• ASSIGNMENT
Transcribe each line of the material exactly as it stands.

• DATA IN THIS EXERCISE
################
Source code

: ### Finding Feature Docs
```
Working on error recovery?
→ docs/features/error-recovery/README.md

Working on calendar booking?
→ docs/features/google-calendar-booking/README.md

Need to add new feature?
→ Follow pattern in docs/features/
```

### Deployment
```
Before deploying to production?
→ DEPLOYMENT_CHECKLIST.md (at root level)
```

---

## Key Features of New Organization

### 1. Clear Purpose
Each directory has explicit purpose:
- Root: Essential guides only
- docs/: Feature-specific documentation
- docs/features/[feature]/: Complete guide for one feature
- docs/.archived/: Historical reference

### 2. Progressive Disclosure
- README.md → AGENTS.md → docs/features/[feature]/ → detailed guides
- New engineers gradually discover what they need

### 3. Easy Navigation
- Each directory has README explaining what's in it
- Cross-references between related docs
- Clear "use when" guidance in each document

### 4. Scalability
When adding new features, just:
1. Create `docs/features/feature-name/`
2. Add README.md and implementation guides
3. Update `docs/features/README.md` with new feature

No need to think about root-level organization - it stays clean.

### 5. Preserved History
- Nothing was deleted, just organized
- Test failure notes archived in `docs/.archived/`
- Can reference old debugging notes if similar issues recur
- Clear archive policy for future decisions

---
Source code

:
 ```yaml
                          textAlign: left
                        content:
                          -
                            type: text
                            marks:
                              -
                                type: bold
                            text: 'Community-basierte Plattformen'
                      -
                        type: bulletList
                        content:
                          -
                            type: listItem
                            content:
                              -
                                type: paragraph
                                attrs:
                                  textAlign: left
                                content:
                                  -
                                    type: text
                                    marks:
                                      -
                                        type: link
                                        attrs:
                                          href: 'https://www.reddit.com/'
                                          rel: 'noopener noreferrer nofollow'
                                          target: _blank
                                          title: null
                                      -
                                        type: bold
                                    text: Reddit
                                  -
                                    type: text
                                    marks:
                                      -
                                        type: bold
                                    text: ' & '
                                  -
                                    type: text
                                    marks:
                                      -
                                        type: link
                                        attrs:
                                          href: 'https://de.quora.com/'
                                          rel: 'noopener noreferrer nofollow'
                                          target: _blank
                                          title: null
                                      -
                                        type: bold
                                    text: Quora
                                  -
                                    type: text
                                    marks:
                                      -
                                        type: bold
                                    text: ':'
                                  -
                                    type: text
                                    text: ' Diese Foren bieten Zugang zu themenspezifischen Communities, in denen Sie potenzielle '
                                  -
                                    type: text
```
################
• TASK RESPONSE
Source code

: ### Finding Feature Docs
```
Working on error recovery?
→ docs/features/error-recovery/README.md

Working on calendar booking?
→ docs/features/google-calendar-booking/README.md

Need to add new feature?
→ Follow pattern in docs/features/
```

### Deployment
```
Before deploying to production?
→ DEPLOYMENT_CHECKLIST.md (at root level)
```

---

## Key Features of New Organization

### 1. Clear Purpose
Each directory has explicit purpose:
- Root: Essential guides only
- docs/: Feature-specific documentation
- docs/features/[feature]/: Complete guide for one feature
- docs/.archived/: Historical reference

### 2. Progressive Disclosure
- README.md → AGENTS.md → docs/features/[feature]/ → detailed guides
- New engineers gradually discover what they need

### 3. Easy Navigation
- Each directory has README explaining what's in it
- Cross-references between related docs
- Clear "use when" guidance in each document

### 4. Scalability
When adding new features, just:
1. Create `docs/features/feature-name/`
2. Add README.md and implementation guides
3. Update `docs/features/README.md` with new feature

No need to think about root-level organization - it stays clean.

### 5. Preserved History
- Nothing was deleted, just organized
- Test failure notes archived in `docs/.archived/`
- Can reference old debugging notes if similar issues recur
- Clear archive policy for future decisions

---
Source code

:
 ```yaml
                          textAlign: left
                        content:
                          -
                            type: text
                            marks:
                              -
                                type: bold
                            text: 'Community-basierte Plattformen'
                      -
                        type: bulletList
                        content:
                          -
                            type: listItem
                            content:
                              -
                                type: paragraph
                                attrs:
                                  textAlign: left
                                content:
                                  -
                                    type: text
                                    marks:
                                      -
                                        type: link
                                        attrs:
                                          href: 'https://www.reddit.com/'
                                          rel: 'noopener noreferrer nofollow'
                                          target: _blank
                                          title: null
                                      -
                                        type: bold
                                    text: Reddit
                                  -
                                    type: text
                                    marks:
                                      -
                                        type: bold
                                    text: ' & '
                                  -
                                    type: text
                                    marks:
                                      -
                                        type: link
                                        attrs:
                                          href: 'https://de.quora.com/'
                                          rel: 'noopener noreferrer nofollow'
                                          target: _blank
                                          title: null
                                      -
                                        type: bold
                                    text: Quora
                                  -
                                    type: text
                                    marks:
                                      -
                                        type: bold
                                    text: ':'
                                  -
                                    type: text
                                    text: ' Diese Foren bieten Zugang zu themenspezifischen Communities, in denen Sie potenzielle '
                                  -
                                    type: text
```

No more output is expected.